## PROBLEM DETAILS
Please gather every line below that contains the word "Tour" and copy each one in full.

## ENTRIES SHOWN
───
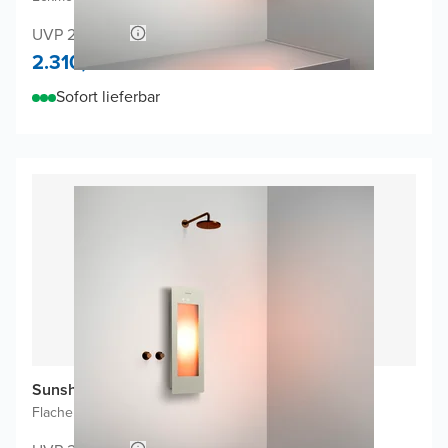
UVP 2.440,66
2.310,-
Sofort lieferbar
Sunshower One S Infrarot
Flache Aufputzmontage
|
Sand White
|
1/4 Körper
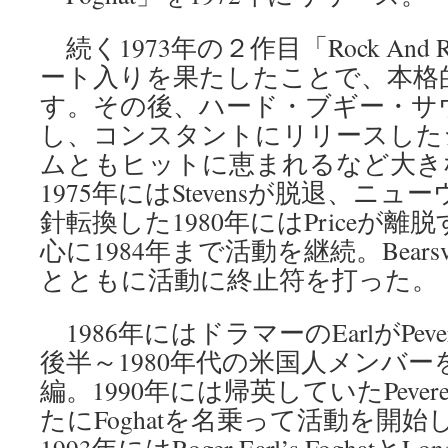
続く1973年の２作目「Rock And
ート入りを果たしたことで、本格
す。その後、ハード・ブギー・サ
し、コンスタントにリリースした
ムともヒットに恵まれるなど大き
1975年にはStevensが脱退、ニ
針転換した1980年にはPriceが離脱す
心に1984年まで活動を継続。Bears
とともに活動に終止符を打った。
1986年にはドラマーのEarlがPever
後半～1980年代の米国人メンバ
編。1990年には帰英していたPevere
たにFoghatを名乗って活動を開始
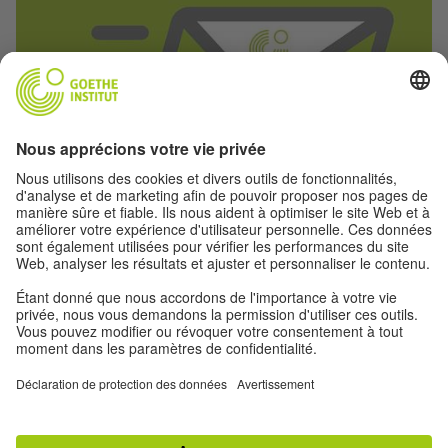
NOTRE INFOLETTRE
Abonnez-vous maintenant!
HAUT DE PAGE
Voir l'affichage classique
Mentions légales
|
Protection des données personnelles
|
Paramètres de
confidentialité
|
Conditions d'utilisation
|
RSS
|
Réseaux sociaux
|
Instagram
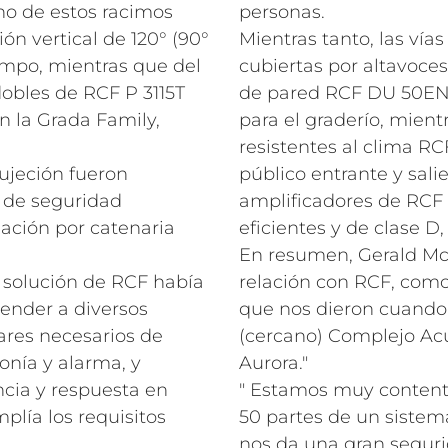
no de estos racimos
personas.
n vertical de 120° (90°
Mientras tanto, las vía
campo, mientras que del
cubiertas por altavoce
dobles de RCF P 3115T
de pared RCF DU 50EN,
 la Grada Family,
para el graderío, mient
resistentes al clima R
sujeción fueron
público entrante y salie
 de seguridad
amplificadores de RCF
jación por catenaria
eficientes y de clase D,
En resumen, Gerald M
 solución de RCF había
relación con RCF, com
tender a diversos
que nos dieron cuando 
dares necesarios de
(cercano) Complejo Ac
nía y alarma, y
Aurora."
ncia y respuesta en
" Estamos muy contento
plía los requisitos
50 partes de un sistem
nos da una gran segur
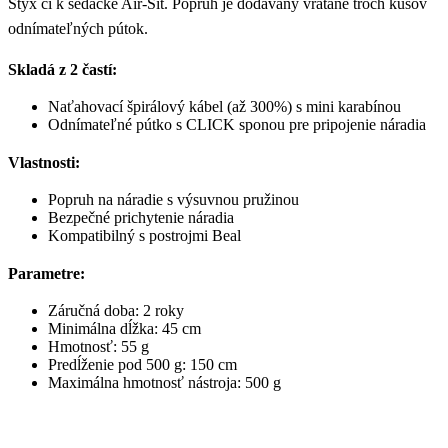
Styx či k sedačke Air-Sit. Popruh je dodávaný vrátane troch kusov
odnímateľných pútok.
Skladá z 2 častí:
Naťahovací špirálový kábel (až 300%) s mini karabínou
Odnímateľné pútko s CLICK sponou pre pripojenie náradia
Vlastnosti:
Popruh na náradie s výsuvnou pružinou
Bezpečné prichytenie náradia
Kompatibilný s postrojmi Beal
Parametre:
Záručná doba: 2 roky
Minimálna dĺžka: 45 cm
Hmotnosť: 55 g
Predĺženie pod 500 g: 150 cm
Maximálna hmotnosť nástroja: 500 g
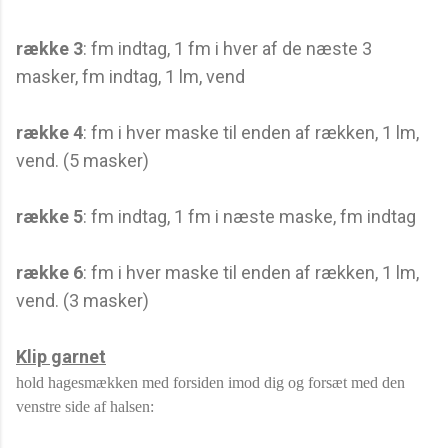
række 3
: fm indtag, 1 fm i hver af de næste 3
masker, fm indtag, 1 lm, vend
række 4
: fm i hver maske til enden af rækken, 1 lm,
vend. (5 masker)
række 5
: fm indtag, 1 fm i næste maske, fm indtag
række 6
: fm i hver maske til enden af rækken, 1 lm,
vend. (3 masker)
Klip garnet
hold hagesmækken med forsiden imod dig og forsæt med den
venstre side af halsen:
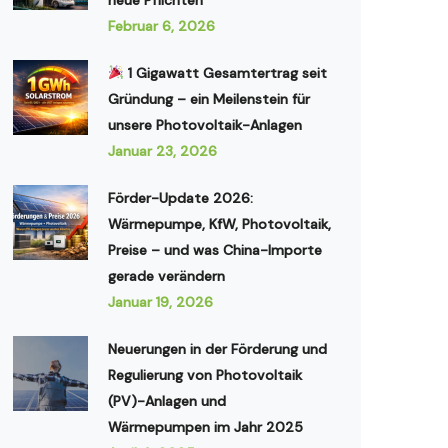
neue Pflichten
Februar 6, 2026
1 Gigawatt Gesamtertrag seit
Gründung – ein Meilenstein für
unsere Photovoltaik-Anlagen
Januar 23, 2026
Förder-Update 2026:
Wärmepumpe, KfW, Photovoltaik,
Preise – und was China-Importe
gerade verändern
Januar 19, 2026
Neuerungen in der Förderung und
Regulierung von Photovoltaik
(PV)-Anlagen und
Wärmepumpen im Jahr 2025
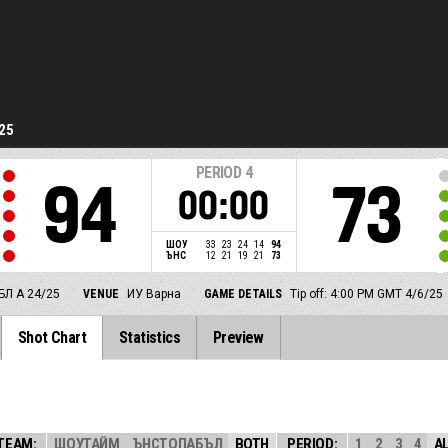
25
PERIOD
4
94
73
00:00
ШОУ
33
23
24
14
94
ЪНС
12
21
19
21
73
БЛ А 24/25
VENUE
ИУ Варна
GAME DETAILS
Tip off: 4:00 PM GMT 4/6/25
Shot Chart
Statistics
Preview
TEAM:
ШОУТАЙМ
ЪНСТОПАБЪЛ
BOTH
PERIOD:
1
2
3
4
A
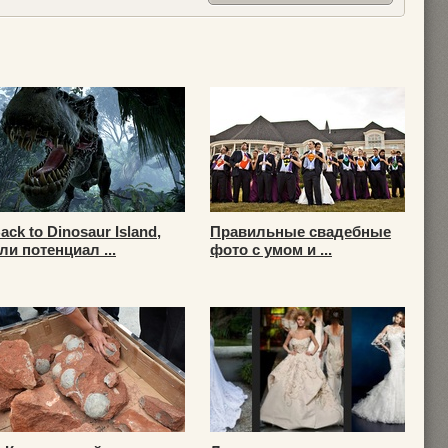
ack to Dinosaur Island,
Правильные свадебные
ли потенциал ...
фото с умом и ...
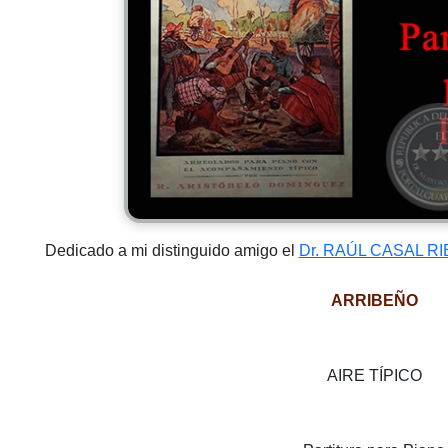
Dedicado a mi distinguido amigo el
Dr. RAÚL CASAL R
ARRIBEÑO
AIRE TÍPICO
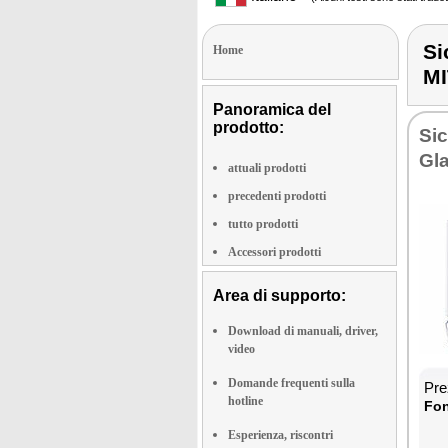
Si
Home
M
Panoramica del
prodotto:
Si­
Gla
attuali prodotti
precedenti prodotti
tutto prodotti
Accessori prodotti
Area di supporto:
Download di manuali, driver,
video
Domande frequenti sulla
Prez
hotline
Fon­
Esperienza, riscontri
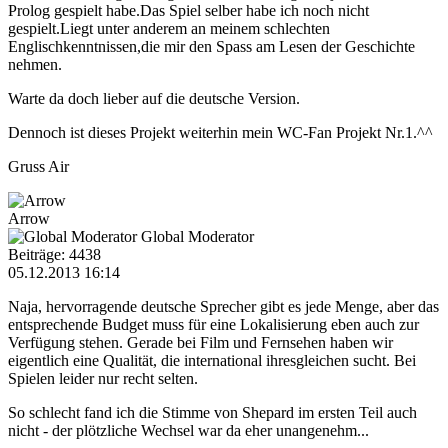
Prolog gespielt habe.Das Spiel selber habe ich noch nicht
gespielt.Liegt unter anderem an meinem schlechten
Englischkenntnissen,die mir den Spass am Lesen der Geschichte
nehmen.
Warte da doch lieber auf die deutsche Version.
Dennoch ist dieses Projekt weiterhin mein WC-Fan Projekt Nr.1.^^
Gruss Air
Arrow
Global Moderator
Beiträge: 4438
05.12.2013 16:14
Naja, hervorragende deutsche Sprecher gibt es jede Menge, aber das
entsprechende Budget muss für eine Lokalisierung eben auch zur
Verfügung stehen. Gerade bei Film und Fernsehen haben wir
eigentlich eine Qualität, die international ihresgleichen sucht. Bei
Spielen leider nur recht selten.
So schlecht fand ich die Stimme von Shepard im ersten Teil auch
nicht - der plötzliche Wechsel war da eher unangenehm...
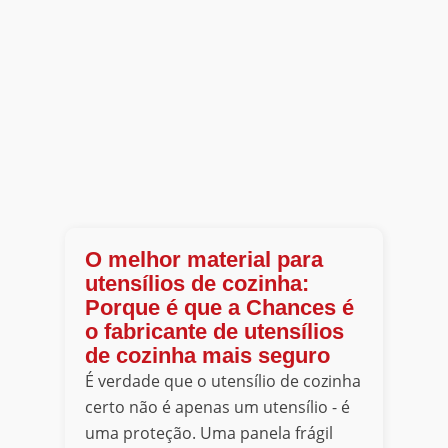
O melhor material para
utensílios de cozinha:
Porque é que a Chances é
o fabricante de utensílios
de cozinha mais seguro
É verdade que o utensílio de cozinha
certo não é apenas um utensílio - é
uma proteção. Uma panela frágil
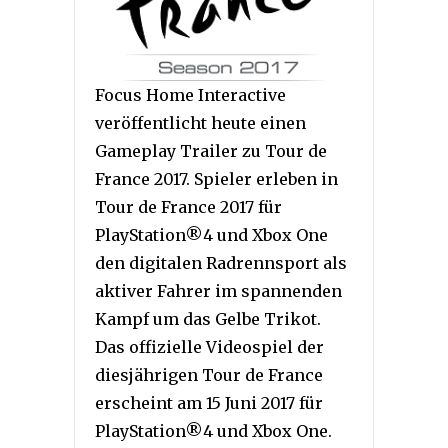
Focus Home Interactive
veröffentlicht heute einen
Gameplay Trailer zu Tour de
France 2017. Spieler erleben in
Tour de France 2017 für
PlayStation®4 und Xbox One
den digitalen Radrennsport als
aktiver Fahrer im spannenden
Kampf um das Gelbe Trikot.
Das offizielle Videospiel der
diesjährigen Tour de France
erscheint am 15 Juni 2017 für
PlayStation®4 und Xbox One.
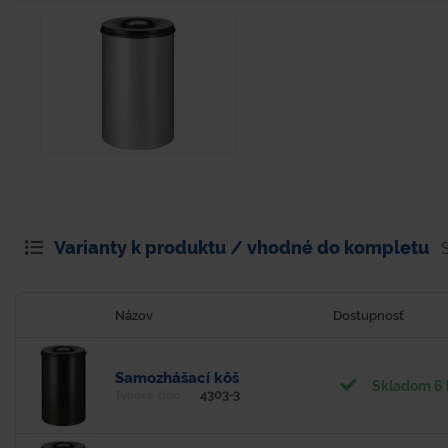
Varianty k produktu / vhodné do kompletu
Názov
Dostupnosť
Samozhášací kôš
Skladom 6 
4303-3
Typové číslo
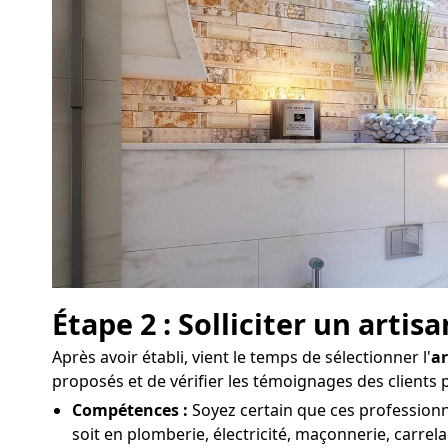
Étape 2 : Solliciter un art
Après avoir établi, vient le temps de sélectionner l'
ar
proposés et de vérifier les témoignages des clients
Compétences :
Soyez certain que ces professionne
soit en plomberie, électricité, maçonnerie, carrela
───
## SOLUTION TO THIS EXERCISE
Gameplay Trailer zu Tour de
Tour de France 2017 für
diesjährigen Tour de France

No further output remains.